Communicating and implementing
When communicating your plan to the company at large, keep it simple, keep it SMART and make it important. Your plan has taken a lot of work and it represents a brighter, more successful future for your company. It’s a big deal, and it’s worth getting excited about. Your management team has a key role in holding the strategic objectives and tactical focuses outlined in your plan. Reinforce them. Be proud. Encourage your team to repeat over and over again what the team is doing and why. Use the same language, the same distinctions, the same graphs and charts. Communicate budgets, timelines, and what people are doing what. Honor their work by sharing key metrics and tell stories about milestones achieved. Hold regular meeting rhythms for key employees that focus on breaking down barriers and resolving issues that stand in the way of team goals.
Monitoring and adjusting
The final step in performing the strategic plan is to monitor, evaluate progress and adjust as needed.
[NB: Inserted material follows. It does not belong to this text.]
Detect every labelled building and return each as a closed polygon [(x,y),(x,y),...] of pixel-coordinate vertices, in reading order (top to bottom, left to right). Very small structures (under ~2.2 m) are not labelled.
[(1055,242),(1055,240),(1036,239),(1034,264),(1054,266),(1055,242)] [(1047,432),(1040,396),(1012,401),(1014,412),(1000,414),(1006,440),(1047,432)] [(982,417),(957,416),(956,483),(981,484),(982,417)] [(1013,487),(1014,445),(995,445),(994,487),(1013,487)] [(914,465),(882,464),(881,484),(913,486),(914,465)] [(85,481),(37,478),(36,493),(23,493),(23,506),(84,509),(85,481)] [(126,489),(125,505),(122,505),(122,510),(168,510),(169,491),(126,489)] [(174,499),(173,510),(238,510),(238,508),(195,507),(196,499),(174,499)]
As a traveler checks the signs along a road while completing a journey, so to must we track progress toward our objectives. If you are a leader, it is important to maintain discipline and enthusiasm for the plan. Remember that adage that no plan survives first contact with reality, so adjust as needed, but … resist the temptation to trash your plan completely. On tough days that temptation may be strong, but remember the brighter future you and your team have envisioned. Keep progress moving toward your goals, even if you must take a step backward now and then. In closing, the strategic plan is a living and evolving set of commitments. Performing it requires continuous updates, interpretations and assessments of key metrics and situations. The more effective your practice of the strategic plan, the nimbler and more resilient your company will be; greatly enhancing your likelihood of success in these turbulent times.